Department of Pharmacology, College of Medicine, University of Jeddah, Jeddah, Saudi Arabia.
Department of Biochemistry, College of Sciences, University of Jeddah, Jeddah, Saudi Arabia.
Int J Clin Pharm. 2024 Apr;46(2):368-381. doi: 10.1007/s11096-023-01671-0. Epub 2023 Dec 26.
Imatinib, a potent inhibitor of targeted protein tyrosine kinases, treats chronic myeloid leukaemia (CML). Data on imatinib-associated changes in hepatic and thyroid functions are limited and conflicting.
To report the prevalence of hepatic and thyroid toxicity associated with the use of imatinib in CML patients.
Articles for the systematic review were selected from electronic databases (PubMed, CINALH, Web of Science). Readily accessible peer-reviewed full articles in English published 1st January 2000 to 18th July 2023 were included. The search terms included combinations of: imatinib, CML, liver toxicity, hepatic toxicity, thyroid toxicity. Screening of titles, abstracts, full text articles was conducted independently by two reviewers. Inclusions and exclusions were recorded following PRISMA guidelines. Detailed reasons for exclusion were recorded. Included articles were critically appraised.
Ten thousand one hundred and twenty-three CML patients were reported in the 82 included studies corresponding to 21 case reports, 2 case series, 39 clinical trials and 20 observational studies were selected. Excluding case studies/reports, 1268 (12.6%; n = 1268/10046) hepatotoxicity adverse events were reported, of which 64.7% were rated as mild grade I & II adverse events, 363 (28.6%) as severe, grade III and IV adverse events; some led to treatment discontinuation, liver transplantation and fatal consequences. Twenty (35.1%) studies reported discontinuation of imatinib treatment due to the severity of hepatic toxicity. Fourteen (8.4%, n = 14/167) thyroid dysfunction adverse events were reported.

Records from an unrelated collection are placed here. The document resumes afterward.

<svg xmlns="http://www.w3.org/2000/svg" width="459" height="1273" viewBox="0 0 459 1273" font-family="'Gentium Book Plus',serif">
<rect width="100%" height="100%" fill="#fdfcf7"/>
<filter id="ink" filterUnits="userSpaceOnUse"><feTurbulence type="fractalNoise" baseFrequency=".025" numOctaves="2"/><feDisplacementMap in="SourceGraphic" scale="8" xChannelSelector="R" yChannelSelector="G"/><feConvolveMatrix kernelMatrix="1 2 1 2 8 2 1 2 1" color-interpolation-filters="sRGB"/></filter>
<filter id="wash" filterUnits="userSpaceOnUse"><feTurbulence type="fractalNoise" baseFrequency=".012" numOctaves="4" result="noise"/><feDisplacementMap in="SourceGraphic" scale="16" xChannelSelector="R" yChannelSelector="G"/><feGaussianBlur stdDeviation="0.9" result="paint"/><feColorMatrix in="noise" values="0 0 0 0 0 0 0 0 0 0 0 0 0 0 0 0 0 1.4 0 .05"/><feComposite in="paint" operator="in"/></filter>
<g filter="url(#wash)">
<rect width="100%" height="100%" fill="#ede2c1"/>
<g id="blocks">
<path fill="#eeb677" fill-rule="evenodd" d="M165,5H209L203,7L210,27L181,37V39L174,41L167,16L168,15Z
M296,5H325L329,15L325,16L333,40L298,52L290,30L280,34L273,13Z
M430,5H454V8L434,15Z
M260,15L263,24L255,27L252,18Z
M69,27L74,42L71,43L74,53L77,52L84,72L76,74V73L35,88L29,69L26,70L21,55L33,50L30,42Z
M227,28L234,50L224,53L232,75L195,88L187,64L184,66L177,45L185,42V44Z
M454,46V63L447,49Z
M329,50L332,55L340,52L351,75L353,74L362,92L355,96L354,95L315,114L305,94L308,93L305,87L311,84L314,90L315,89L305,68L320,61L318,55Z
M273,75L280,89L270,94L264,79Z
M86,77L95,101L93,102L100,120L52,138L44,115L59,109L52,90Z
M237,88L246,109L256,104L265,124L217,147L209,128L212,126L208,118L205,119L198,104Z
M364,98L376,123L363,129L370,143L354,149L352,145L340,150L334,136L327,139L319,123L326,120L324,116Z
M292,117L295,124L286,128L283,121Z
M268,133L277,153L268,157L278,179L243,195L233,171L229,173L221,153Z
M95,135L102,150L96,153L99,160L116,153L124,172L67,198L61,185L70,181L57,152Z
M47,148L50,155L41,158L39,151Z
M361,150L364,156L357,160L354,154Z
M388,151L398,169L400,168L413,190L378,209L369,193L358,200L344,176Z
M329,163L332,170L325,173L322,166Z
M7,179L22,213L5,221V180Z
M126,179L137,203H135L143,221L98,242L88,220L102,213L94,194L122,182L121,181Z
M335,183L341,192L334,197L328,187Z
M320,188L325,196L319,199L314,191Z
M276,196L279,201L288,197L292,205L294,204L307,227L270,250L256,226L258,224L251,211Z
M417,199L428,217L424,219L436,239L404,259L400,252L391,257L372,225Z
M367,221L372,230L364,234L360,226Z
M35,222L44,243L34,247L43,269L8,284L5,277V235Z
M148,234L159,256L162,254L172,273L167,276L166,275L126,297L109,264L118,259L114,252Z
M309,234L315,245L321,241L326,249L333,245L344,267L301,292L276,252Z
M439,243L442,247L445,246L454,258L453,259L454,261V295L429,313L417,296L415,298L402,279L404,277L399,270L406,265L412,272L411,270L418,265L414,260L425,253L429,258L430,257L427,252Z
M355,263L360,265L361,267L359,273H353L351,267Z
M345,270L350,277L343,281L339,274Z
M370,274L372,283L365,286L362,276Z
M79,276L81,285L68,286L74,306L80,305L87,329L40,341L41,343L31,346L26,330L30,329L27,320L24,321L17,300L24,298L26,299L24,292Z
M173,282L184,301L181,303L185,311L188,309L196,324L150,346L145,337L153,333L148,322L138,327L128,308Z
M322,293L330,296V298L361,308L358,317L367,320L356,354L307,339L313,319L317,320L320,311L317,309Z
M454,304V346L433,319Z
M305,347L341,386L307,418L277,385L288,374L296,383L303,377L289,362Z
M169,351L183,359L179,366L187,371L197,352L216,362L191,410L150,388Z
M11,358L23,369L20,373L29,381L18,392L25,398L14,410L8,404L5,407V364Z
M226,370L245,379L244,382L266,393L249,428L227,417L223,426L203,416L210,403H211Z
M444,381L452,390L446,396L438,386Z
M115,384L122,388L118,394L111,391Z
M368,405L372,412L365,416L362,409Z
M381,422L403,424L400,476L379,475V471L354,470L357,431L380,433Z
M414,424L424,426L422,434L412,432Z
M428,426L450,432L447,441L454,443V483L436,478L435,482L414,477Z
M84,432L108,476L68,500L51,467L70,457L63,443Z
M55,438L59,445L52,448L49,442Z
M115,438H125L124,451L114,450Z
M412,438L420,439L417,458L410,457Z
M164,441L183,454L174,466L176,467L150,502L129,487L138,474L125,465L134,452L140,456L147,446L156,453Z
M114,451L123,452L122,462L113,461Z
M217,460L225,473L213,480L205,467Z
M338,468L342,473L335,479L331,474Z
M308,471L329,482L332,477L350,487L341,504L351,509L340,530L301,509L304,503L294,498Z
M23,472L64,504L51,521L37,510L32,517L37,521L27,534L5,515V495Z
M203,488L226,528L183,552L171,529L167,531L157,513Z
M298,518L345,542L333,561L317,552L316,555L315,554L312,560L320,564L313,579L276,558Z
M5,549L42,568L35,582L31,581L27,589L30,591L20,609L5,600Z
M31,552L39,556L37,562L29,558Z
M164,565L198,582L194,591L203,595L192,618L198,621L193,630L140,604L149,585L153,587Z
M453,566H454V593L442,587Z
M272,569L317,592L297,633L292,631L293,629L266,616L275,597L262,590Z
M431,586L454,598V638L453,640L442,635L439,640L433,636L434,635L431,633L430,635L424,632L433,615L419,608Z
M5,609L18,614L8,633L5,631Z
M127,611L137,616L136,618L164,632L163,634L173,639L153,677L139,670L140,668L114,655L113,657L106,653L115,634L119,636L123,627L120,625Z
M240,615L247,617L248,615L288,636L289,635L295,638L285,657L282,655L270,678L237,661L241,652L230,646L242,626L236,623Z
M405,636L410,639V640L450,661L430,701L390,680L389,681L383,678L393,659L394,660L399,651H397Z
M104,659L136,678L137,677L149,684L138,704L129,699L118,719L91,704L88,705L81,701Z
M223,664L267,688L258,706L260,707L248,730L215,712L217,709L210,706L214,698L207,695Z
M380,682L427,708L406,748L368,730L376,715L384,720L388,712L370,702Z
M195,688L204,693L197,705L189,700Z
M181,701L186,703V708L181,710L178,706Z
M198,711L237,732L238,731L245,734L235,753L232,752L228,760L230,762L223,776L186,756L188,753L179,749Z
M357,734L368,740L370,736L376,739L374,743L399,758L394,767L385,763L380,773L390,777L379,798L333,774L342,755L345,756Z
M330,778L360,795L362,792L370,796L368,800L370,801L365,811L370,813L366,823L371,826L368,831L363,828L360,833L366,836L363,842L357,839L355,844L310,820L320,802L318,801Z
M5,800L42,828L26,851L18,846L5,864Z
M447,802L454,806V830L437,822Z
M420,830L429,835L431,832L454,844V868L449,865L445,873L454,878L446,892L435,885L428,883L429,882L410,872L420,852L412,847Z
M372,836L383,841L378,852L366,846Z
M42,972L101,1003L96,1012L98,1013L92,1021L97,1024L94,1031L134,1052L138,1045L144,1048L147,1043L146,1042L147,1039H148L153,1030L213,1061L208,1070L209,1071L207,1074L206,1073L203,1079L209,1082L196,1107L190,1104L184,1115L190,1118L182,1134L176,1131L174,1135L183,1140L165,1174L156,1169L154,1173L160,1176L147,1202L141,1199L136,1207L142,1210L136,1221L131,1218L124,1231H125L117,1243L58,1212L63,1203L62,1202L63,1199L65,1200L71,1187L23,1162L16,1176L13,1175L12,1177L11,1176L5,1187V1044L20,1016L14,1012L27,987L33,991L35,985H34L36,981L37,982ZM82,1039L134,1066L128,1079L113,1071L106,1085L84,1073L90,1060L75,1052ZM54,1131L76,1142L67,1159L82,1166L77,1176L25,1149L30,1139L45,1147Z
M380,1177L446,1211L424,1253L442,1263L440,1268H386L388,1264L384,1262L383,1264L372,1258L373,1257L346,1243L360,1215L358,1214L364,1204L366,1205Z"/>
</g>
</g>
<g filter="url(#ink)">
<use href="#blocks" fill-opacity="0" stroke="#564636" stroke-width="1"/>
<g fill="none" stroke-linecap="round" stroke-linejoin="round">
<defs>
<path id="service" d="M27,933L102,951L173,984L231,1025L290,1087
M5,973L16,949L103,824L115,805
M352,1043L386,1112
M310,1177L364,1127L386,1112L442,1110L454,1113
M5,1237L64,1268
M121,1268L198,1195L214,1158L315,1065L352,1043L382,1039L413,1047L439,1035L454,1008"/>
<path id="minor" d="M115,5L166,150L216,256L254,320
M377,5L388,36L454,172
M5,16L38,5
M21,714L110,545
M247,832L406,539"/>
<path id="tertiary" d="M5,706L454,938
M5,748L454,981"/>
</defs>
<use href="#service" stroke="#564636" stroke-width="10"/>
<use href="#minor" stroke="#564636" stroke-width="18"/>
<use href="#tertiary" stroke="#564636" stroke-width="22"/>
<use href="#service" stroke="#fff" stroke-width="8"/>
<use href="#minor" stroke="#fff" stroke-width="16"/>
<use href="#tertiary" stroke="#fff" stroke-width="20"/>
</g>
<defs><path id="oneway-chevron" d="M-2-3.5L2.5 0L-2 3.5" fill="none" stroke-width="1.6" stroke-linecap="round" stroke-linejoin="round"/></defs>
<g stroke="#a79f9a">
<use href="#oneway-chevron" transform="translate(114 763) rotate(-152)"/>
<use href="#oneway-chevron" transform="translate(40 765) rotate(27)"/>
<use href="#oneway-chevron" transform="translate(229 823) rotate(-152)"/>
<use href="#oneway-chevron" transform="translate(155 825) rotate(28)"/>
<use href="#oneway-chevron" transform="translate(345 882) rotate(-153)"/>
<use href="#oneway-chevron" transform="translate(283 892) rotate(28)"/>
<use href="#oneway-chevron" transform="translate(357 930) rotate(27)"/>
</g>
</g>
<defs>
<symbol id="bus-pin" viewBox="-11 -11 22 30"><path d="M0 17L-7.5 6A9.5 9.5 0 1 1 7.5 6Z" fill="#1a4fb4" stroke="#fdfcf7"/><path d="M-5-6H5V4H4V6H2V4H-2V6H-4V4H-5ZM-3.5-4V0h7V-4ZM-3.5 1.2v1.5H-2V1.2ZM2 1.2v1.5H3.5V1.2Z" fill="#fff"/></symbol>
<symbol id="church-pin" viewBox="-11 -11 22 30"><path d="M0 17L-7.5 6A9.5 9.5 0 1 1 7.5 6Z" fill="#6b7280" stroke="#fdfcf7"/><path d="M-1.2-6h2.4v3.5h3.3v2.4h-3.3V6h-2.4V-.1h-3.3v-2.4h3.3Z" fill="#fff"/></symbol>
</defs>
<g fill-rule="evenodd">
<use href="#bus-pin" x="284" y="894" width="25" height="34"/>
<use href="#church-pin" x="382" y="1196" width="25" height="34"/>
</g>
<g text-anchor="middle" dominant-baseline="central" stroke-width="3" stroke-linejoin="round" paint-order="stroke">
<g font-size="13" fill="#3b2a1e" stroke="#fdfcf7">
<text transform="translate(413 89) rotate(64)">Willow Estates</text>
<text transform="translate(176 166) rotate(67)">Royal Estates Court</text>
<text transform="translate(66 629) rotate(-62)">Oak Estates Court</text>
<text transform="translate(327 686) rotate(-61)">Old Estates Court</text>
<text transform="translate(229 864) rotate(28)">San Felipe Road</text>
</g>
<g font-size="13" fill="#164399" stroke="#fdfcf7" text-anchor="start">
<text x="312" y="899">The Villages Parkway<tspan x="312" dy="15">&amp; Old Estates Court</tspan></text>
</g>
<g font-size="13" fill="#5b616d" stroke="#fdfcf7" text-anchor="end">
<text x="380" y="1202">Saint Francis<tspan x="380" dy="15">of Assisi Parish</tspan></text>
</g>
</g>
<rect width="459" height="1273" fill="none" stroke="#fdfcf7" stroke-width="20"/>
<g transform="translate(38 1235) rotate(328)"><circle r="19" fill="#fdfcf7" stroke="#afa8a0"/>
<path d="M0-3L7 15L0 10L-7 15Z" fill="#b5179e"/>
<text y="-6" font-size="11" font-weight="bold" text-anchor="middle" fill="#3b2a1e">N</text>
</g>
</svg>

High frequency of mild and severe hepatotoxicity, associated with imatinib in CML patients, was reported in the published literature. Low numbers of mild and manageable thyroid toxicity events were reported.
伊马替尼是一种有效的靶向蛋白酪氨酸激酶抑制剂,用于治疗慢性髓性白血病(CML)。有关伊马替尼相关肝、甲状腺功能变化的数据有限且存在争议。
报告 CML 患者使用伊马替尼相关肝毒性和甲状腺毒性的发生率。
系统评价的文献选自电子数据库(PubMed、CINALH、Web of Science)。纳入 2000 年 1 月 1 日至 2023 年 7 月 18 日发表的易于获取的同行评议全文英语文章。检索词包括:伊马替尼、CML、肝毒性、肝毒性、甲状腺毒性。两名评审员独立筛选标题、摘要和全文文章。按照 PRISMA 指南记录纳入和排除标准。记录排除的详细原因。对纳入的文章进行批判性评价。
82 项研究共报告了 1123 例 CML 患者,涉及 21 例病例报告、2 例病例系列研究、39 项临床试验和 20 项观察性研究。排除病例研究/报告后,共报告了 1268 例(12.6%;n=1268/10046)肝毒性不良事件,其中 64.7%为轻度 I&II 级不良事件,363 例(28.6%)为严重、III&IV 级不良事件;一些导致治疗中断、肝移植和致命后果。20 项(35.1%)研究报告因肝毒性严重而停止伊马替尼治疗。14 项(8.4%,n=14/167)研究报告了甲状腺功能障碍不良事件。
在已发表的文献中,报告了 CML 患者使用伊马替尼时出现的高频率的轻度和重度肝毒性,以及与伊马替尼相关的肝毒性。报告的轻度和可管理的甲状腺毒性事件数量较少。